Excerpted passage START
= Indonesia national rugby sevens team =

The Indonesia national rugby union sevens is a minor sevens side. They have competed at the Hong Kong Sevens, and were runners up in the plate competition in 1977.

==History==
Rugby was first introduced in Indonesia during the Dutch colonial period, and was played mostly by ex-pats. In March 1976 an Indonesian Sevens squad, alongside twelve other nations, participated in the inaugural Hong Kong Sevens tournament. Indonesia returned to Hong Kong again for the 1976 tournament where they lost to Tonga in the plate final. Indonesia continued to participate in the tournament until 1986 after which, interest began to wane and the program went on hiatus.

Indonesia returned to competitive sevens rugby at the 2012 HSBC Asian Rugby Sevens Series after having some success with their fifteens program.
Excerpted passage END
Parts of the exercise:
**a)** Reproduce the Indonesia rugby sevens article word for word, everything from "The Indonesia national" down to "competition in 1977.".
**b)** Answer these questions using the Indonesia rugby sevens article:
(i) During the Dutch colonial period, who mostly played rugby in Indonesia?
(ii) How many other nations took part alongside Indonesia in the inaugural Hong Kong Sevens?
(iii) At what event did Indonesia return to competitive sevens rugby?
Exercise data START
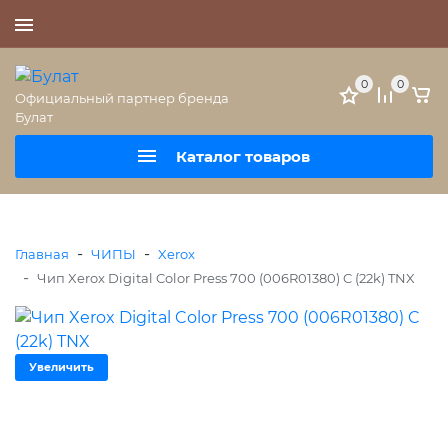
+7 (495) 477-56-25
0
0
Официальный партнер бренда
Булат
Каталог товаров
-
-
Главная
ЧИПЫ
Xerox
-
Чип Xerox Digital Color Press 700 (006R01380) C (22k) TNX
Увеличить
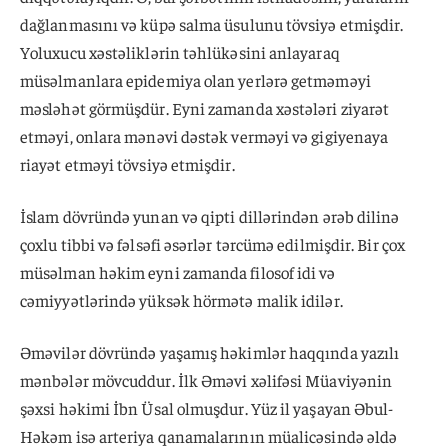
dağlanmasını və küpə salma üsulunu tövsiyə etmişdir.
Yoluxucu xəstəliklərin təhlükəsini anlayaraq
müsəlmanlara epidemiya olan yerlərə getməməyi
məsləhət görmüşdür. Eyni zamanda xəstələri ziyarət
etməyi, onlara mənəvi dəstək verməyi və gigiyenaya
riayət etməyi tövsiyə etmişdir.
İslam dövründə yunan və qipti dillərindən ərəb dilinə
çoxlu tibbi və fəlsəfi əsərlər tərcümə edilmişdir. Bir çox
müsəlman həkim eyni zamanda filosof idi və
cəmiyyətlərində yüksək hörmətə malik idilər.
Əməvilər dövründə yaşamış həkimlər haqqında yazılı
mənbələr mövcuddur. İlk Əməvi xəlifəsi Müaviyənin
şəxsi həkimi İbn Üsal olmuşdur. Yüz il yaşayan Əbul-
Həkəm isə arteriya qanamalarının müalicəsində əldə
Exercise data END
Exercise data START
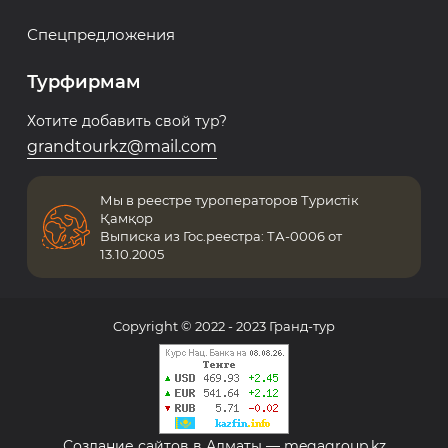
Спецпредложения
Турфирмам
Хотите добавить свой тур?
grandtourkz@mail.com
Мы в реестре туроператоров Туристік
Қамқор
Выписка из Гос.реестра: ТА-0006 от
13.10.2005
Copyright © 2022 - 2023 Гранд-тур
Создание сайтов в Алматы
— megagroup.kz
Exercise data END
Responses by task:
**a)**
The Indonesia national rugby union sevens is a minor sevens side. They have competed at the Hong Kong Sevens, and were runners up in the plate competition in 1977.

**b)**
(i) Ex-pats.
(ii) Twelve.
(iii) The 2012 HSBC Asian Rugby Sevens Series.